Certain bacteriophages can also enhance the immune system’s ability to combat bacterial infections. They do this by breaking down the outer membranes of harmful bacteria – releasing antigens that stimulate immune responses.
Some viruses that interact directly with our immune system even help maintain its balance – potentially protecting us from illnesses. For instance, herpesvirus, which causes cold sores and mononucleosis (mono), can alter immune responses. It does this in many ways – such as by promoting the production of specialised immune cells, altering the gene expression of cells and even suppressing anti-inflammatory responses. These changes may potentially reduce risk of developing secondary infections and allergic responses later in life.
Conversely, some viruses might contribute to chronic inflammation by persistently activating immune pathways.
The balance of these interactions is critical. A healthy virome helps fend off infections and support overall health. But an imbalanced virome may contribute to poor health and disease.
Recent discoveries
The field of virome research has advanced rapidly thanks to innovations in DNA sequencing. Techniques like shotgun sequencing allow scientists to analyse entire viral communities. This has revealed a wealth of previously unknown viruses and deepening our understanding of their roles in health and disease.
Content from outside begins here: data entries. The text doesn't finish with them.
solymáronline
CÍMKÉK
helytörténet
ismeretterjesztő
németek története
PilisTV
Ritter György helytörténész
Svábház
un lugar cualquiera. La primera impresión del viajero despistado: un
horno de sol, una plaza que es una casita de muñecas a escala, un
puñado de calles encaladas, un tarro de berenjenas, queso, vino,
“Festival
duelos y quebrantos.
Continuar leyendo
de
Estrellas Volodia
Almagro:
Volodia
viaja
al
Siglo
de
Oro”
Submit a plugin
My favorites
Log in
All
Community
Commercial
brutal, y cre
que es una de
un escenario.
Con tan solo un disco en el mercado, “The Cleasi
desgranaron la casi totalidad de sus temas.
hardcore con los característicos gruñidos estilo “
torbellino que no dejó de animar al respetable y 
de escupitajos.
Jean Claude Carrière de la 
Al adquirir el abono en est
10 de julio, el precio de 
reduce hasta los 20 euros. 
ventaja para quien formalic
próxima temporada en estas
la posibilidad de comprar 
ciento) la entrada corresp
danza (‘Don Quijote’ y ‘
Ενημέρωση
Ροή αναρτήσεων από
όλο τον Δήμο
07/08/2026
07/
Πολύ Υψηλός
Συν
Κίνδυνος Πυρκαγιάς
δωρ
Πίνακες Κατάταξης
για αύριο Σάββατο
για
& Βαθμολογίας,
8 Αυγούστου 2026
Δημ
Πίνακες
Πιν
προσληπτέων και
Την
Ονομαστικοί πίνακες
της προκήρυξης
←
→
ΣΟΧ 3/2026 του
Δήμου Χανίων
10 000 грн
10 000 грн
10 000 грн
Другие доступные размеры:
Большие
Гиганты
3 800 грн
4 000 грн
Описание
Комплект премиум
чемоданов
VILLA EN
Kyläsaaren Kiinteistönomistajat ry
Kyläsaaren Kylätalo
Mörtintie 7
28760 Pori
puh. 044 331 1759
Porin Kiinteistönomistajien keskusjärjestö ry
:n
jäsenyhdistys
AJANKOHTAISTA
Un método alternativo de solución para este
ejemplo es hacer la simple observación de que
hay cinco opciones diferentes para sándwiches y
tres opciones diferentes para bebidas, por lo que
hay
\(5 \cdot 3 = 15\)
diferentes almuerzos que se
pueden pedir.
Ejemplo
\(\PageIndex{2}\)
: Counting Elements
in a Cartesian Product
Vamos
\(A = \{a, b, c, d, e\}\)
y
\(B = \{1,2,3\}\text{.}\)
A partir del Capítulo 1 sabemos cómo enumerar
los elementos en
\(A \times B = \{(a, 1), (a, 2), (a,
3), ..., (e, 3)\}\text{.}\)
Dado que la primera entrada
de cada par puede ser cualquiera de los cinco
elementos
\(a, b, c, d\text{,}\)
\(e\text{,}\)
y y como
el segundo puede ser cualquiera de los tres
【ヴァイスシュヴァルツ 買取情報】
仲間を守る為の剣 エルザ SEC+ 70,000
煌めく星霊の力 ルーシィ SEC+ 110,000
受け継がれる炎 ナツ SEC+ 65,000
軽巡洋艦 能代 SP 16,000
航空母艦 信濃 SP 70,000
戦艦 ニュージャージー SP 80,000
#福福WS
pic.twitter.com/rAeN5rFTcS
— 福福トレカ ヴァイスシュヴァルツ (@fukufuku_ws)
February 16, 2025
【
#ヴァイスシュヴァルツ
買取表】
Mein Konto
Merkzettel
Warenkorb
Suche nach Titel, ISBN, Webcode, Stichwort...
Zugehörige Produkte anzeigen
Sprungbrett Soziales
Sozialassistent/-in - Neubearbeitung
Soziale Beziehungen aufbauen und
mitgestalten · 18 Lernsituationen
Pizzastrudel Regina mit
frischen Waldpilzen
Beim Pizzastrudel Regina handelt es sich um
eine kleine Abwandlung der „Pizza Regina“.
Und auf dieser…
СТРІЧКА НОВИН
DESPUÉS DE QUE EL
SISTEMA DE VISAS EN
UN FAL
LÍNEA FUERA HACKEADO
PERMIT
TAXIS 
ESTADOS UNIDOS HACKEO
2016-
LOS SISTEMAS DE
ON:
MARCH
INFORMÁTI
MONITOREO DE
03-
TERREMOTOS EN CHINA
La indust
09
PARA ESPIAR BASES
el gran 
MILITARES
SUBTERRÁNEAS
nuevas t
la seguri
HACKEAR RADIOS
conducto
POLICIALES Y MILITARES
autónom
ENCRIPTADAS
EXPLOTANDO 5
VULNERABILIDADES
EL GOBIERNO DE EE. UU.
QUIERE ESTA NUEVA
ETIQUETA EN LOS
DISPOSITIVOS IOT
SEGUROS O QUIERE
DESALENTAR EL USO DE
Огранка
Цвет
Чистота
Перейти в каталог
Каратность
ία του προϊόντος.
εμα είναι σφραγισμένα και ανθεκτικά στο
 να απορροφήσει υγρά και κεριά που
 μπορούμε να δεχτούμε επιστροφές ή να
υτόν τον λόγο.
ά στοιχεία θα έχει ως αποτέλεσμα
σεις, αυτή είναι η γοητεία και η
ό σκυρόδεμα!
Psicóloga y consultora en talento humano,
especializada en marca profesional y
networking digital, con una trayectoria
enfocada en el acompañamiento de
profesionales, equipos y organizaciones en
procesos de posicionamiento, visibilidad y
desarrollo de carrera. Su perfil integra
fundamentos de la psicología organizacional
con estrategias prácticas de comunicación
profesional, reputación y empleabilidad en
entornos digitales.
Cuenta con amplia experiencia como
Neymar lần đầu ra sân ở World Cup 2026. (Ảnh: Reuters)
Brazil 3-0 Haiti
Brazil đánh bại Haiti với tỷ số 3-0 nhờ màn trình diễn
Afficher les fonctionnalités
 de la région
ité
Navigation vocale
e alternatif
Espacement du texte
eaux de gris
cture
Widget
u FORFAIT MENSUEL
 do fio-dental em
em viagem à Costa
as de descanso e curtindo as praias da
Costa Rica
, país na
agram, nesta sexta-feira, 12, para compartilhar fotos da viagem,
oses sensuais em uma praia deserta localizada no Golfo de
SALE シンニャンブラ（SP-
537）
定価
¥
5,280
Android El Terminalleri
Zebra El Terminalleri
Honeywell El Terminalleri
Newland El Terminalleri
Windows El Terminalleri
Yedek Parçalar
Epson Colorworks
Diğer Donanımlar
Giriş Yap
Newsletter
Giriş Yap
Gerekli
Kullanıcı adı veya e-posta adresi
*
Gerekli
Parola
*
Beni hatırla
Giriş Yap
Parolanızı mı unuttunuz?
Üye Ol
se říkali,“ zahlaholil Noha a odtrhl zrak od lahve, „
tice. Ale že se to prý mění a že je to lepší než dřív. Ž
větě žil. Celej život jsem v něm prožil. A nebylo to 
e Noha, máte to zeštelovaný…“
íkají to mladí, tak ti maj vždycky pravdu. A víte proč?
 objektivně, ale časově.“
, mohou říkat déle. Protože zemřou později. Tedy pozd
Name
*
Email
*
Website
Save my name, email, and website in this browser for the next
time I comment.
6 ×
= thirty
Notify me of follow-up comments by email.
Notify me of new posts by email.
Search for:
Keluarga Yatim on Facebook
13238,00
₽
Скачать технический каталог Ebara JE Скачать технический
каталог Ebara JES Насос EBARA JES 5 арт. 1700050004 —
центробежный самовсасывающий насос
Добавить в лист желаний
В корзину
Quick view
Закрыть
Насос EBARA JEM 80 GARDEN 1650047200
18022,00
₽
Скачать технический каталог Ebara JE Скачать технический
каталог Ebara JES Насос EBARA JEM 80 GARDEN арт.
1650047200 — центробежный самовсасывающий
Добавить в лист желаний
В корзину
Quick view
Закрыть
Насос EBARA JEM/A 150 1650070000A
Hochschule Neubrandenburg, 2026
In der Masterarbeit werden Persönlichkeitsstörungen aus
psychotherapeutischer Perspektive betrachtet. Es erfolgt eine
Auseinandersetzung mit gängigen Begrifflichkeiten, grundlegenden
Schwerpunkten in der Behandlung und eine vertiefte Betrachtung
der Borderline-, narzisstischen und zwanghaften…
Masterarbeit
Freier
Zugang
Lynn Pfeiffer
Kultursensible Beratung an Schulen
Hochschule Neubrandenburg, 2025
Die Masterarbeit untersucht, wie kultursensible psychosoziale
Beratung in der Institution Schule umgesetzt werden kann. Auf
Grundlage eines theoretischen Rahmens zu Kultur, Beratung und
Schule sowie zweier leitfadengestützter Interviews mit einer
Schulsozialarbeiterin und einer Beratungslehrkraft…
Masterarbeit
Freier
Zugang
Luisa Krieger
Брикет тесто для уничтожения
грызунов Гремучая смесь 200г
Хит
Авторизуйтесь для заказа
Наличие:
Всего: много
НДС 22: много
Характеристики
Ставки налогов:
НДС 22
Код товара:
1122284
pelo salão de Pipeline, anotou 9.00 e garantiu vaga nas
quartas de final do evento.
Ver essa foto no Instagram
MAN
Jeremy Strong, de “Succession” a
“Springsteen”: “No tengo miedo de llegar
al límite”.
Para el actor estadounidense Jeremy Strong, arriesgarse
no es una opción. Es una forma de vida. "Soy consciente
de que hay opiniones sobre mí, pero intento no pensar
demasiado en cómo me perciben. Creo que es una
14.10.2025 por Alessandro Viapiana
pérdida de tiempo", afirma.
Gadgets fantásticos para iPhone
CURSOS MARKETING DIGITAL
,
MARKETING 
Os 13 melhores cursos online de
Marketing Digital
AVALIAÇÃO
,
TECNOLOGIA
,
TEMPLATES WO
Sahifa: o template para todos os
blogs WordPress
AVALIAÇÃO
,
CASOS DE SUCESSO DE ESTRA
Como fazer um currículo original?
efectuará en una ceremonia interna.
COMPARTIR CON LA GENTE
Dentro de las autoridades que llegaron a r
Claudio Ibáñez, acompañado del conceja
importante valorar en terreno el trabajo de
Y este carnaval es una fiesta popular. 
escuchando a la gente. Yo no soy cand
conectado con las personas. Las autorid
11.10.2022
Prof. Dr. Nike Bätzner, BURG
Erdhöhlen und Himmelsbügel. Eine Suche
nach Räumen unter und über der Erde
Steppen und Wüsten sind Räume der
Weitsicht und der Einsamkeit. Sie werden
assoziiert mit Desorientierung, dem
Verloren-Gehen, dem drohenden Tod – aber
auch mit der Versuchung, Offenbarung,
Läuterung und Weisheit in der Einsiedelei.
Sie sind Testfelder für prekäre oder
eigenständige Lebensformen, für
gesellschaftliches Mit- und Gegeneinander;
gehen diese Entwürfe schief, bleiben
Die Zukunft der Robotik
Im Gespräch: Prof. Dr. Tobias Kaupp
Improved methods for isolating viral particles have also made it possible to analyse samples. Bioinformatics tools and databases, such as ViromeQC and the Gut Virome Database, may further support the identification and classification of viral sequences – making it easier to explore these complex communities.
These innovations also mean researchers better understand the complexity of the virome and its role in human health.
For example, research published earlier this year which tracked infants and their mothers found significant differences in their viromes. This indicates that an infant’s virome is shaped by factors such as diet and environment, rather than being inherited from the mother.
Another study showed that newborns typically have no detectable virome at birth, but quickly acquire a diverse array of viruses, mainly bacteriophages, shortly after birth. These viruses are probably picked up from their environment, diet and the people they’re in close contact with.
Alterations in the virome have been linked to various diseases, as well. For instance, changes in gut viral populations have been associated with inflammatory bowel disease, type 2 diabetes and hypertension. Patients with IBD often have higher levels of certain bacteriophages, suggesting these viruses may play a role in the disease’s development.
Understanding the virome could revolutionise medicine and public health. One exciting possibility is phage therapy, where bacteriophages are used to target and destroy harmful bacteria. This approach could offer a powerful tool against antibiotic-resistant infections.
Read more: Antibiotic resistance: scientists are reengineering viruses to cure bacterial infections
Identifying specific virome changes could also lead to new diagnostic markers for diseases – possibly enabling earlier and more accurate interventions.
The virome’s interaction with the immune system could hold promise for new vaccines and immune therapies, as well. By studying how certain viruses modulate immune responses, scientists could develop vaccines that better protect against infections.
Personalised medicine could also benefit from virome research. Since each person’s virome is unique, treatments tailored to a person’s unique viral composition could enhance the effectiveness of therapies for a range of conditions, from gastrointestinal disorders to autoimmune diseases.
The virome represents an exciting new frontier in our understanding of human health. As research continues to unveil the intricate interactions between viruses and their hosts, we can expect significant advances in the diagnosis, treatment and prevention of diseases.